# [What you are asked to do]
Keep the pictures out of your copy. Transcribe the records below exactly.
--- Data for this task ---
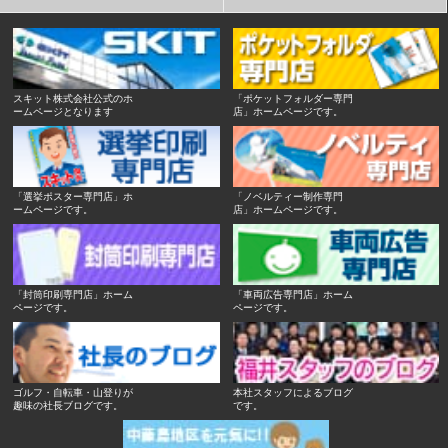
スキット株式会社公式のホ
「ポケットフォルダー専門
ームページとなります
店」ホームページです。
「選挙ポスター専門店」ホ
「ノベルティー制作専門
ームページです。
店」ホームページです。
「封筒印刷専門店」ホーム
「車両広告専門店」ホーム
ページです。
ページです。
ゴルフ・自転車・山登りが
本社スタッフによるブログ
趣味の社長ブログです。
です。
---
# [Task solution]
スキット株式会社公式のホ
「ポケットフォルダー専門
ームページとなります
店」ホームページです。
「選挙ポスター専門店」ホ
「ノベルティー制作専門
ームページです。
店」ホームページです。
「封筒印刷専門店」ホーム
「車両広告専門店」ホーム
ページです。
ページです。
ゴルフ・自転車・山登りが
本社スタッフによるブログ
趣味の社長ブログです。
です。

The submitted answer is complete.